Task description – Each line of the material below should be retyped precisely as it appears.

Excerpted data –
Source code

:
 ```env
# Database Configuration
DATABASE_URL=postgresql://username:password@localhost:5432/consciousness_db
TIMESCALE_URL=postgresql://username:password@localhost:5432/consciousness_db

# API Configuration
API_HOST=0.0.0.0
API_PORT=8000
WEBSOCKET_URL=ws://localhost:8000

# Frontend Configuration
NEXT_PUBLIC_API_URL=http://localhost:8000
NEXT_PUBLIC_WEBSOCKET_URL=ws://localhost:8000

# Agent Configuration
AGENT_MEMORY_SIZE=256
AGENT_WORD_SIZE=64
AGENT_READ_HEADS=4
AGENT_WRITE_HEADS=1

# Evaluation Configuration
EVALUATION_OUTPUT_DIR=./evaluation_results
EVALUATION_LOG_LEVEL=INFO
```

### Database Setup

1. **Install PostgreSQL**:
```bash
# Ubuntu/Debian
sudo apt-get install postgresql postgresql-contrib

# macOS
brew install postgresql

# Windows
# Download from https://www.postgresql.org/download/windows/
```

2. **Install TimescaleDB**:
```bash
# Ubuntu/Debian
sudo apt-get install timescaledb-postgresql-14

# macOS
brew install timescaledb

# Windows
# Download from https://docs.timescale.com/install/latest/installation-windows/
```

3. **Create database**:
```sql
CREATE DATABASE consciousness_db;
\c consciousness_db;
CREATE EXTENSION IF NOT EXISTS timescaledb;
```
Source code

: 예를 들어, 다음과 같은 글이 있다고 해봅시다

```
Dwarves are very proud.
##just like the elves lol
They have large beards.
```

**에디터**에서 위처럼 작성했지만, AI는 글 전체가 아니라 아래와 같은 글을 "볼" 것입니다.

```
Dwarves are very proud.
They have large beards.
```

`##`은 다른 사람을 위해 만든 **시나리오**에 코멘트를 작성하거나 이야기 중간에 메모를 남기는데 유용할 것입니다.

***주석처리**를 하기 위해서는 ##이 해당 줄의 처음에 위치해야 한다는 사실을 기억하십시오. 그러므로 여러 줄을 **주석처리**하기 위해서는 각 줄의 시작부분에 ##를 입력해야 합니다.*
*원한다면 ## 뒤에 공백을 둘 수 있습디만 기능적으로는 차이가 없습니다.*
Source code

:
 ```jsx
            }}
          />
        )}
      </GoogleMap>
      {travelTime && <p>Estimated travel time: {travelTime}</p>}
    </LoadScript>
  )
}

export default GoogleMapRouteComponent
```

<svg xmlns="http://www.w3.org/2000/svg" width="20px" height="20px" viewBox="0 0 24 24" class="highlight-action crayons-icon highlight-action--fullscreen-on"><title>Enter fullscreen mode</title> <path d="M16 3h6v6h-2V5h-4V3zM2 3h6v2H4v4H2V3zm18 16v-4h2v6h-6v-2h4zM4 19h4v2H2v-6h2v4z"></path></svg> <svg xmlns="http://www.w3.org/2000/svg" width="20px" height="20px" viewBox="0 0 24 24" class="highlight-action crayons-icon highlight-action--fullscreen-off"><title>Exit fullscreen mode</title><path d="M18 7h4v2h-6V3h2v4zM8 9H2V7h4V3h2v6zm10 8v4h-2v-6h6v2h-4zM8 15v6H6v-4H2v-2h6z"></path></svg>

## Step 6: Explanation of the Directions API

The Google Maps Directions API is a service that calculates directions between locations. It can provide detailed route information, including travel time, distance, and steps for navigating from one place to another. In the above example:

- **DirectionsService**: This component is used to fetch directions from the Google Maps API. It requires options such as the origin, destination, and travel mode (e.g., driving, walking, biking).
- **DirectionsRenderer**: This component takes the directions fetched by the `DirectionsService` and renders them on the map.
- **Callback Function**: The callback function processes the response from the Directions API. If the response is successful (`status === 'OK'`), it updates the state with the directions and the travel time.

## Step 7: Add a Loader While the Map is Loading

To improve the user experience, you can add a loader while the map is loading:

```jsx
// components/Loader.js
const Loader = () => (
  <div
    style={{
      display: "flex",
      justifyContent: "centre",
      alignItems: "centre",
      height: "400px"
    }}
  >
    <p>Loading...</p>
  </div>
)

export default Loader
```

Expected answer –
Source code

:
 ```env
# Database Configuration
DATABASE_URL=postgresql://username:password@localhost:5432/consciousness_db
TIMESCALE_URL=postgresql://username:password@localhost:5432/consciousness_db

# API Configuration
API_HOST=0.0.0.0
API_PORT=8000
WEBSOCKET_URL=ws://localhost:8000

# Frontend Configuration
NEXT_PUBLIC_API_URL=http://localhost:8000
NEXT_PUBLIC_WEBSOCKET_URL=ws://localhost:8000

# Agent Configuration
AGENT_MEMORY_SIZE=256
AGENT_WORD_SIZE=64
AGENT_READ_HEADS=4
AGENT_WRITE_HEADS=1

# Evaluation Configuration
EVALUATION_OUTPUT_DIR=./evaluation_results
EVALUATION_LOG_LEVEL=INFO
```

### Database Setup

1. **Install PostgreSQL**:
```bash
# Ubuntu/Debian
sudo apt-get install postgresql postgresql-contrib

# macOS
brew install postgresql

# Windows
# Download from https://www.postgresql.org/download/windows/
```

2. **Install TimescaleDB**:
```bash
# Ubuntu/Debian
sudo apt-get install timescaledb-postgresql-14

# macOS
brew install timescaledb

# Windows
# Download from https://docs.timescale.com/install/latest/installation-windows/
```

3. **Create database**:
```sql
CREATE DATABASE consciousness_db;
\c consciousness_db;
CREATE EXTENSION IF NOT EXISTS timescaledb;
```
Source code

: 예를 들어, 다음과 같은 글이 있다고 해봅시다

```
Dwarves are very proud.
##just like the elves lol
They have large beards.
```

**에디터**에서 위처럼 작성했지만, AI는 글 전체가 아니라 아래와 같은 글을 "볼" 것입니다.

```
Dwarves are very proud.
They have large beards.
```

`##`은 다른 사람을 위해 만든 **시나리오**에 코멘트를 작성하거나 이야기 중간에 메모를 남기는데 유용할 것입니다.

***주석처리**를 하기 위해서는 ##이 해당 줄의 처음에 위치해야 한다는 사실을 기억하십시오. 그러므로 여러 줄을 **주석처리**하기 위해서는 각 줄의 시작부분에 ##를 입력해야 합니다.*
*원한다면 ## 뒤에 공백을 둘 수 있습디만 기능적으로는 차이가 없습니다.*
Source code

:
 ```jsx
            }}
          />
        )}
      </GoogleMap>
      {travelTime && <p>Estimated travel time: {travelTime}</p>}
    </LoadScript>
  )
}

export default GoogleMapRouteComponent
```

<svg xmlns="http://www.w3.org/2000/svg" width="20px" height="20px" viewBox="0 0 24 24" class="highlight-action crayons-icon highlight-action--fullscreen-on"><title>Enter fullscreen mode</title> <path d="M16 3h6v6h-2V5h-4V3zM2 3h6v2H4v4H2V3zm18 16v-4h2v6h-6v-2h4zM4 19h4v2H2v-6h2v4z"></path></svg> <svg xmlns="http://www.w3.org/2000/svg" width="20px" height="20px" viewBox="0 0 24 24" class="highlight-action crayons-icon highlight-action--fullscreen-off"><title>Exit fullscreen mode</title><path d="M18 7h4v2h-6V3h2v4zM8 9H2V7h4V3h2v6zm10 8v4h-2v-6h6v2h-4zM8 15v6H6v-4H2v-2h6z"></path></svg>

## Step 6: Explanation of the Directions API

The Google Maps Directions API is a service that calculates directions between locations. It can provide detailed route information, including travel time, distance, and steps for navigating from one place to another. In the above example:

- **DirectionsService**: This component is used to fetch directions from the Google Maps API. It requires options such as the origin, destination, and travel mode (e.g., driving, walking, biking).
- **DirectionsRenderer**: This component takes the directions fetched by the `DirectionsService` and renders them on the map.
- **Callback Function**: The callback function processes the response from the Directions API. If the response is successful (`status === 'OK'`), it updates the state with the directions and the travel time.

## Step 7: Add a Loader While the Map is Loading

To improve the user experience, you can add a loader while the map is loading:

```jsx
// components/Loader.js
const Loader = () => (
  <div
    style={{
      display: "flex",
      justifyContent: "centre",
      alignItems: "centre",
      height: "400px"
    }}
  >
    <p>Loading...</p>
  </div>
)

export default Loader
```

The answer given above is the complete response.